The idea is to create a countywide police and fire department, one that Camden County municipalities could opt—or opt not—to take advantage of.
Several times throughout the conference, Maley was asked why he'd consider sharing public safety with the county when previous shared service arrangements haven't worked out in Collingswood.
Collingswood Police Department's previous shared-policing agreement with Woodlynne Borough didn't last. The two departments merged, and later ended the agreement. Collingswood now operates its own police and fire forces.
"We've really got to look at this (countywide shared public safety) before making any decision," said Maley. "With the Woodlynne shared service, it really didn’t work. And there are lessons to be learned about why it didn't work."
According to Maley, the county's proposal is much different from the former Collingswood-Woodlynne agreement.
"This (potential county agreement) would be on a larger scale," said Maley. "The Woodlynne agreement was for shared police, fire and housing code services. And it really fell apart when Woodlynne decided they didn't want to be involved with fire or housing services."
At that point, Maley said the borough decided it wasn't worth trying to share police services only.
"We never went into it (the Woodlynne agreement) to save money. We went into it to increase our public safety," said Maley.
But despite the previous failure, Maley made apparent that Camden County's shared-services proposal isn't falling on deaf ears.
"But because that (Woodlynne agreement) didn't work, it is not a reason for us to never discuss it again," he said.
Maley even provided an analogy as to why it's important that shared services be considered.

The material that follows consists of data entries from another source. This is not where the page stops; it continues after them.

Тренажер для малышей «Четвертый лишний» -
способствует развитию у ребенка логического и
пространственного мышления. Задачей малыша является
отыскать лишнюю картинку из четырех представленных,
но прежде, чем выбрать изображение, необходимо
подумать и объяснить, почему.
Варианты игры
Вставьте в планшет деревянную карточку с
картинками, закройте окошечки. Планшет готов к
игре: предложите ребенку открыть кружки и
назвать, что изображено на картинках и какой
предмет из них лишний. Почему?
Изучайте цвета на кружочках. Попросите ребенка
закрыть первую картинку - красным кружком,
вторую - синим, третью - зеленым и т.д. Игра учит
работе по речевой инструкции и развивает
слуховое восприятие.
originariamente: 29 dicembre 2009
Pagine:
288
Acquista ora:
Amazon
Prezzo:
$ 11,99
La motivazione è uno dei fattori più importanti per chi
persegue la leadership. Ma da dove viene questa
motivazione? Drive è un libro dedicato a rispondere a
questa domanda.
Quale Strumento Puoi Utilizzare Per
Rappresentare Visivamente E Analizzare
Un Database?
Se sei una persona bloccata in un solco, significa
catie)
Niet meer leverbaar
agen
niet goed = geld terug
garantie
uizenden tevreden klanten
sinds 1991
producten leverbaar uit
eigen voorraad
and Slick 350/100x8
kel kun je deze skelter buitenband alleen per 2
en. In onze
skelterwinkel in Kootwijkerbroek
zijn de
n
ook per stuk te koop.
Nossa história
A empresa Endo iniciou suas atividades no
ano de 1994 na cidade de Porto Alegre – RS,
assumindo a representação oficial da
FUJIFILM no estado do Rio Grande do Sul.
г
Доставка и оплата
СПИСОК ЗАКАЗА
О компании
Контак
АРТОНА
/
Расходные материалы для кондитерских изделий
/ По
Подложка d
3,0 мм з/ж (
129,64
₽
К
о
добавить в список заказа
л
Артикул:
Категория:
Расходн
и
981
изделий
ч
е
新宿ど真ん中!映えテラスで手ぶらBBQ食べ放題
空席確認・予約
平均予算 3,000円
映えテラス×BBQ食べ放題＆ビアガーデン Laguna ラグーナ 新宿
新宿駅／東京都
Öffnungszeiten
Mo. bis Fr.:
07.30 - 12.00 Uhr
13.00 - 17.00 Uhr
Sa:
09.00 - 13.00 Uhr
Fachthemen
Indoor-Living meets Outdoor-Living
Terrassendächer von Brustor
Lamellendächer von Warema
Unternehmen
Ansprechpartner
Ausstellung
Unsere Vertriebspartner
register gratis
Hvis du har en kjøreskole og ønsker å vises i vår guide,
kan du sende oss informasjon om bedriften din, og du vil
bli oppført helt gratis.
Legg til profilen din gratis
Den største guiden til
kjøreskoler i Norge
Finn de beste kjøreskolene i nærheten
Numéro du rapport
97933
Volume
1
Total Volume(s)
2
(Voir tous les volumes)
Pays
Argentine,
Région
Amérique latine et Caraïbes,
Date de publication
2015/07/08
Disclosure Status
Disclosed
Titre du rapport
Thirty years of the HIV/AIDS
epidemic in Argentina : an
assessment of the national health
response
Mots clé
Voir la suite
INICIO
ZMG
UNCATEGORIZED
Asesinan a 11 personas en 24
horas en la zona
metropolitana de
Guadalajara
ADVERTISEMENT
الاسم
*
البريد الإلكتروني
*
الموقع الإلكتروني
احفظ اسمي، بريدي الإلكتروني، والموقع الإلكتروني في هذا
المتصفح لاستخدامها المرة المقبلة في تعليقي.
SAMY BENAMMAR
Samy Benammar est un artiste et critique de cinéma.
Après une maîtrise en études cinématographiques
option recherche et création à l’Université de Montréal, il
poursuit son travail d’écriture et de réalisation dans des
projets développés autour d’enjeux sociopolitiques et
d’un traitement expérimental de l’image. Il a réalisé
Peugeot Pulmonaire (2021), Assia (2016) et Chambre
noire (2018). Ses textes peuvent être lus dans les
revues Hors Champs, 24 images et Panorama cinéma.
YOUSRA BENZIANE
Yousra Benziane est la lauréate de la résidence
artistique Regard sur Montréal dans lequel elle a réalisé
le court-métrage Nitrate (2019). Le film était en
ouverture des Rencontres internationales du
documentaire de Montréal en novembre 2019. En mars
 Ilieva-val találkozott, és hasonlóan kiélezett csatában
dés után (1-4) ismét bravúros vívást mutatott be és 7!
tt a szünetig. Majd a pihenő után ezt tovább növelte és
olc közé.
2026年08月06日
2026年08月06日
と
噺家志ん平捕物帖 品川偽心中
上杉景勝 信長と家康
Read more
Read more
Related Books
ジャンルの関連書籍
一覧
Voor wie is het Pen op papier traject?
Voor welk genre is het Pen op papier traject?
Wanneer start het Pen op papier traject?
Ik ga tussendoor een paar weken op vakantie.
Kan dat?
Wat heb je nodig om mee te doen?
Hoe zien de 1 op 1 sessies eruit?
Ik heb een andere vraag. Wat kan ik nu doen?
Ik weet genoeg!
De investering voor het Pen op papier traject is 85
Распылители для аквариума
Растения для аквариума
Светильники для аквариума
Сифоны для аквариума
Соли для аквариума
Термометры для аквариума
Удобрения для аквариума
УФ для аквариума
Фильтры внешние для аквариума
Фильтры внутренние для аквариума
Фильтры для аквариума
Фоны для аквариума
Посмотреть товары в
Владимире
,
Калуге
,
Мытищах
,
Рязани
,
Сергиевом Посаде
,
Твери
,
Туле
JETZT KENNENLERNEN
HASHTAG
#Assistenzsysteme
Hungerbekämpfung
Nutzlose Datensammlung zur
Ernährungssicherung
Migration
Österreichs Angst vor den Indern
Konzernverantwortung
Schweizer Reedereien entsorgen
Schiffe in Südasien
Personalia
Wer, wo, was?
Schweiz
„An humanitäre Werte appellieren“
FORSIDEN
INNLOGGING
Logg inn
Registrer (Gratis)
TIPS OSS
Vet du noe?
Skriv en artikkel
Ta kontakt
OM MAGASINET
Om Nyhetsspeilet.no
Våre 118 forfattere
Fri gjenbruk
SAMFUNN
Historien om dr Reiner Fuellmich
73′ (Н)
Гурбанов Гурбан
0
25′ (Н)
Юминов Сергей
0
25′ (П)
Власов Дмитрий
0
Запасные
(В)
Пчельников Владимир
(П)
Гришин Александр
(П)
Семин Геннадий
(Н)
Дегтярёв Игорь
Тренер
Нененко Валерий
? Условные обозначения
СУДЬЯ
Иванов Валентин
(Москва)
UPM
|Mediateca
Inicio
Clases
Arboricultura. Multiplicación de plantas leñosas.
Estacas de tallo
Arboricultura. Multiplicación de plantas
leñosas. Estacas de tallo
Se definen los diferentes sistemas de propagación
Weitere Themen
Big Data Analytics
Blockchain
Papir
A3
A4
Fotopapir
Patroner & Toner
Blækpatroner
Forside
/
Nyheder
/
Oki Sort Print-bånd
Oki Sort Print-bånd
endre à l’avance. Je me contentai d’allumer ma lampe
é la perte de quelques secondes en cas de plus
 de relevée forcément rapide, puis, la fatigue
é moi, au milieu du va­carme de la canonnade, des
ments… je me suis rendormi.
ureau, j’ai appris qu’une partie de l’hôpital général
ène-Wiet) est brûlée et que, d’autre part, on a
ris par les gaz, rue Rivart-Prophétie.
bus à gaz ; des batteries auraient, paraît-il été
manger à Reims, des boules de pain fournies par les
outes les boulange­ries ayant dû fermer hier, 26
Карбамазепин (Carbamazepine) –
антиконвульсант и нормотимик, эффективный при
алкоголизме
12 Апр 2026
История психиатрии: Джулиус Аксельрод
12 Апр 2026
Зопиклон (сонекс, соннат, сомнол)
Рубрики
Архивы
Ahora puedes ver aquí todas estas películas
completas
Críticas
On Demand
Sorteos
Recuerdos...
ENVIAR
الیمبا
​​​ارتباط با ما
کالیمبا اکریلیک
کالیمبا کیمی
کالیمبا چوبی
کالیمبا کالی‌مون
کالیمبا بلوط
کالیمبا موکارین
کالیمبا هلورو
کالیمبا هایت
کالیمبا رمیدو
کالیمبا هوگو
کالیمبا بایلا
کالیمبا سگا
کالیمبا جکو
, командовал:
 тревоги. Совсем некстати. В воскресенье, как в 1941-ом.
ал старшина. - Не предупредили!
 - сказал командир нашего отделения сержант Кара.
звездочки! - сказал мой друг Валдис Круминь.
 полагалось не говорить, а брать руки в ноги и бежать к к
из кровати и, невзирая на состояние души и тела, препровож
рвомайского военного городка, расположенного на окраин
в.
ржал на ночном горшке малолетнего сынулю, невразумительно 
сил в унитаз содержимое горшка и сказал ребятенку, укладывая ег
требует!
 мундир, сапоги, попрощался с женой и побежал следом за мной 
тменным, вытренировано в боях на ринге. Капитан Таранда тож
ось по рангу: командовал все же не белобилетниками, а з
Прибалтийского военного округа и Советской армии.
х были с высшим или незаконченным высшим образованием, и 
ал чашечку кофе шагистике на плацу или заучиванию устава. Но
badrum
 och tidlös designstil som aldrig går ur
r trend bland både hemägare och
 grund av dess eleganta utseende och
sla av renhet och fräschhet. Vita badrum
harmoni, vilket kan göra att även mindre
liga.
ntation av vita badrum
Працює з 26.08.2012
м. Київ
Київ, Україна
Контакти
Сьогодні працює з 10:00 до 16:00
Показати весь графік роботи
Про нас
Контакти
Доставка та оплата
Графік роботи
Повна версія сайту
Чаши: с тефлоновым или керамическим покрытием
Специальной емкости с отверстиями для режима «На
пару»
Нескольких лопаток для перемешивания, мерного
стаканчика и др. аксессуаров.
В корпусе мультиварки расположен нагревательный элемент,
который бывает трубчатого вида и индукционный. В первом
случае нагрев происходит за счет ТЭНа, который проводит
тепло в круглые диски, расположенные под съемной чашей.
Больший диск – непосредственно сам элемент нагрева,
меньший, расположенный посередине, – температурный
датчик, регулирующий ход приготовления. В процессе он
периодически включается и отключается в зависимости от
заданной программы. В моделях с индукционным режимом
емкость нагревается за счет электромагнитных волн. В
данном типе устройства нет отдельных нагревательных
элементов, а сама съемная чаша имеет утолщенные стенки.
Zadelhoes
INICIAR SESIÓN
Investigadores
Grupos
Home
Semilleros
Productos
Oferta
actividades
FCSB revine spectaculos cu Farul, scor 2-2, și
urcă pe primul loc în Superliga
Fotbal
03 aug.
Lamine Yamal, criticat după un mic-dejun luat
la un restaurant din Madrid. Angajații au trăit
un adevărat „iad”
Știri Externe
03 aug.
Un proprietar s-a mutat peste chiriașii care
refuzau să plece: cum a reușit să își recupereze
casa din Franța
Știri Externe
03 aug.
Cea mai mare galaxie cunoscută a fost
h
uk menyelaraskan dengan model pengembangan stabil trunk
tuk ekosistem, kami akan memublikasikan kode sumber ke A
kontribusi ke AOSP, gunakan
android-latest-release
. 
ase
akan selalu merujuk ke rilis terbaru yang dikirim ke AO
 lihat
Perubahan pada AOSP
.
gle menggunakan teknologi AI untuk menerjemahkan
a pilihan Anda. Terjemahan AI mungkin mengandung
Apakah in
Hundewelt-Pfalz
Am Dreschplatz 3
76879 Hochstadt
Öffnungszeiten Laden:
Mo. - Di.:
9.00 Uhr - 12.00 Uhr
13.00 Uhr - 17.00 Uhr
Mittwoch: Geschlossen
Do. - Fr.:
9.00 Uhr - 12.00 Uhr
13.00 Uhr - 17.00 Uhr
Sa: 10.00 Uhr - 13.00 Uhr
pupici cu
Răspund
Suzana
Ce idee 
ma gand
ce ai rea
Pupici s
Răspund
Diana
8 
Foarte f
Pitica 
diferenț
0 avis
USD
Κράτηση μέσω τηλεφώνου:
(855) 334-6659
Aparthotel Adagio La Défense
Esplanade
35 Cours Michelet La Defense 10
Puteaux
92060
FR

"This is very hard, and there are a lot of emotional issues involved—like people who are concerned about their safety, their jobs and the livelihood of their communities," said Maley. "But it's kind of like growing old. I don't really want to look at it, but it's happening, it's inevitable, and you really have to look at the issues and address them. And the longer we don't address it, the worse it's going to get."
According to Freeholder Director Cappelli, Camden County officials will hold a meeting for the mayors, police chiefs and fire chiefs of county municipalities on Feb. 1 in Gloucester Township.
Cappelli said that while officials from every municipality have been invited, it is not mandatory for them to appear. If a countywide police and fire service were, in fact, implemented, Capelli said municipalities would be able to choose whether or not to take part.
"During this meeting, we'll gather information from all the mayors and see what interest they may or may not have in it," said Cappelli. "And even if it's just one single town that signs up, we will most definitely form a county police department. Because if we start with one town, in these economic times, it's likely that others would join."
In front of about 45 people who'd gathered in Collingswood Community Center Tuesday night, Maley spoke of a need for consolidation that has risen over time.
"We are through saving nickels and dimes. It's purely a matter of numbers now, and it comes down to personnel," Maley said of how economic hardships have led to reducing public safety personnel. "I've been doing this for over 20 years. I've been here as we expanded our police department, I've been here when we extended our emergency services to 24 hours, but we're at a point where we are no longer able to afford it."